Later, he walks the six blocks back to his apartment, trying to decide whether it would be worse to open the door and find her there or find her gone.
The streets are uncharacteristically empty for this time of night, and as he walks the last block home, shoulders slumped and hands dug deep in his pockets, he angrily wipes the tears from his eyes.
When she hears the key turn in the lock, she slowly gets to her feet and stands, heart pounding. The fact is, even though she's spent the last three hours trying to work out how the fuck she's going to convince him that of course, he can trust her – she's finished with all that pesky lying, honest! - there's really no plausible explanation for sleeping with Brian that would make forgiveness possible.
She wouldn't trust him if the roles were reversed. But she has to try, so she waits.
When he steps into the foyer and sees her standing there - eyes swollen and red with tears - he's overwhelmed with rage.
How could she have done it? How could she?
He would never, ever raise a hand to her but the urge to lash out at her - at anyone, to release the rage that's making his head pound and his eyes ache - is more powerful than he's felt in years.
Not since he was a kid staring John McAvoy down has he wanted to hit something as badly as he wants to hit something now.
He wants to break all the furniture into pieces, smash every bit of glass in the kitchen and sweep all the appliances onto the floor.

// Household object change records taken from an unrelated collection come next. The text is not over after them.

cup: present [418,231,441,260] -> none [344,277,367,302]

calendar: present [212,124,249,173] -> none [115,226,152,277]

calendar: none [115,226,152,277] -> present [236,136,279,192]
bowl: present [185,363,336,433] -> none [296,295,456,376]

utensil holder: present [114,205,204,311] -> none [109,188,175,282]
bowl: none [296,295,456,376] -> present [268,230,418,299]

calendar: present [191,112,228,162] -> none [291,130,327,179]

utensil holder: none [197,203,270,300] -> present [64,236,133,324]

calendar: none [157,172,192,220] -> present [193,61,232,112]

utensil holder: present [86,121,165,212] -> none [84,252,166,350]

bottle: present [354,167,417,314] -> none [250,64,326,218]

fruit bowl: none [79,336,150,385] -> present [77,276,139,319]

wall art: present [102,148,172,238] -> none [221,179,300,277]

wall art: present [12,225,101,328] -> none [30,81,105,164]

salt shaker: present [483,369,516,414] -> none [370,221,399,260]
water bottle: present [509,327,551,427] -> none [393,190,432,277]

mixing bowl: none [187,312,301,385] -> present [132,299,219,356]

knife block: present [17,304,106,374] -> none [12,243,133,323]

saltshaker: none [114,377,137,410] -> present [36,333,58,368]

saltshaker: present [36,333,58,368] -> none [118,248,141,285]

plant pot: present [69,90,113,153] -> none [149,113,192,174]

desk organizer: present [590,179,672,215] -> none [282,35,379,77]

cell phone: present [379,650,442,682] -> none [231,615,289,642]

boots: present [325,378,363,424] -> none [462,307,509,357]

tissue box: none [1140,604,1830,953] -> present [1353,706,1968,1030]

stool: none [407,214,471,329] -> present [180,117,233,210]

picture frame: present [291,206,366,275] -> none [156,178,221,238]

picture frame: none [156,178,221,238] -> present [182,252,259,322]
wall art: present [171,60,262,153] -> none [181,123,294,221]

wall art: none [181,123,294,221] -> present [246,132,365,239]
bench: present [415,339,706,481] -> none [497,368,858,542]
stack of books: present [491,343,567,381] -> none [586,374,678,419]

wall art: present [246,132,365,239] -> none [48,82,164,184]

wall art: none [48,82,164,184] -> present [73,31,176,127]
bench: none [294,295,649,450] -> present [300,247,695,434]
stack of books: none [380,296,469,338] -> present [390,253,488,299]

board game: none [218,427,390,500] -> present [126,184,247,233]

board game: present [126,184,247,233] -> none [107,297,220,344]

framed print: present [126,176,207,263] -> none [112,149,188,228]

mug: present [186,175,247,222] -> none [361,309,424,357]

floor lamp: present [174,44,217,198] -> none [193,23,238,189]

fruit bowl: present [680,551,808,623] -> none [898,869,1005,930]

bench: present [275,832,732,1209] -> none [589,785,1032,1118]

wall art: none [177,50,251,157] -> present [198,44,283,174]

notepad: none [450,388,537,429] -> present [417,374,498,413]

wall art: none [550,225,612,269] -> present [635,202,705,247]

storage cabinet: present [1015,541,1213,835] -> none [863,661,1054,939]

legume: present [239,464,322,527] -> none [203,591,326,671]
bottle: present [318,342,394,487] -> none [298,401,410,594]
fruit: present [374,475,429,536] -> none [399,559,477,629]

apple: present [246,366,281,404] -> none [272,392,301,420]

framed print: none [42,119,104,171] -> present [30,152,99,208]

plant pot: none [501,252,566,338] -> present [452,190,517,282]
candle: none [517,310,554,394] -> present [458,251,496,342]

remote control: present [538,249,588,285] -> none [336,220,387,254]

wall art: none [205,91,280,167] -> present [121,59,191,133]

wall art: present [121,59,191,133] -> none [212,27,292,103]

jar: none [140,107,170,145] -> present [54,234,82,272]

She never loved me. It was all a lie.
But one thing Will McAvoy learned at an early age was how to put a padlock on his feelings, so he does that now and forces the pain from his eyes, forces his features into something steely and inscrutable.
She doesn't know what he's thinking.
His lips are pressed into a thin line, his fingers clenched into fists and his breath carries the smell of whiskey to her six feet away.
He's a bomb ready to detonate.
She's never once been afraid of him and she isn't now, so slowly, tentatively, she takes a step toward him.
Her hands are outstretched, palms pressing against an invisible barrier as she moves toward him.
He doesn't move, only shakes his head in warning. It's only years of conditioning that keep him from screaming at her to stay the fuck away from him.
She stops three feet away, not daring to go any further. She's not afraid of him exactly, she doesn't think he'd ever hurt her, but in the space of three hours she's gone from enjoying her own personal real estate in Will McAvoy's arms to feeling like a complete stranger to him.
It kills her to see him in so much pain, doubly so knowing she was the cause, so she tries to tell him something of why she's still standing there, why she didn't do as he asked and leave.
"I can't let you give up on us, Will," she says quietly, but he only snorts in derision.
Where does she get off thinking she has a choice in the matter? She's the one who burned the whole fucking house down.
"Get out," he says sharply. His voice is colder than she's ever heard it and the tenor of it - filled with barely concealed rage – fills her veins with ice.
"I can't."
She's telling the truth. Although she knows the honorable thing to do is to go, to let him decide his own future, she can't take that chance: she knows as well as she's standing here that if she steps foot outside his apartment he'll close the door on her – on them – forever.
"You're a cheating, lying whore, MacKenzie, and I never knew you at all. Get out."